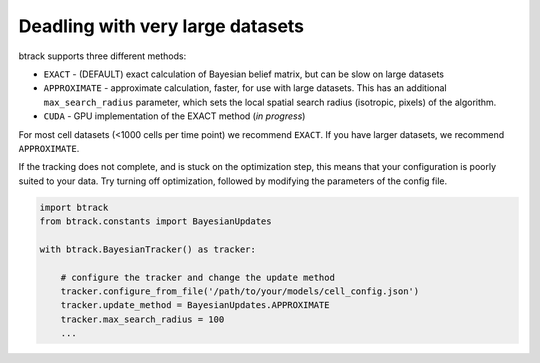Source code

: =================================
Deadling with very large datasets
=================================

btrack supports three different methods:

-  ``EXACT`` - (DEFAULT) exact calculation of Bayesian belief matrix,
   but can be slow on large datasets
-  ``APPROXIMATE`` - approximate calculation, faster, for use with large
   datasets. This has an additional ``max_search_radius`` parameter,
   which sets the local spatial search radius (isotropic, pixels) of the
   algorithm.
-  ``CUDA`` - GPU implementation of the EXACT method (*in progress*)

For most cell datasets (<1000 cells per time point) we recommend
``EXACT``. If you have larger datasets, we recommend ``APPROXIMATE``.

If the tracking does not complete, and is stuck on the optimization
step, this means that your configuration is poorly suited to your data.
Try turning off optimization, followed by modifying the parameters of
the config file.

.. code:: python


   import btrack
   from btrack.constants import BayesianUpdates

   with btrack.BayesianTracker() as tracker:

       # configure the tracker and change the update method
       tracker.configure_from_file('/path/to/your/models/cell_config.json')
       tracker.update_method = BayesianUpdates.APPROXIMATE
       tracker.max_search_radius = 100
       ...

⁂

• _WORK ITEM_
Which of the lines above hold the word "APPROXIMATE"? Copy each one.

• _RESULT FOR THIS TASK_
-  ``APPROXIMATE`` - approximate calculation, faster, for use with large
``EXACT``. If you have larger datasets, we recommend ``APPROXIMATE``.
       tracker.update_method = BayesianUpdates.APPROXIMATE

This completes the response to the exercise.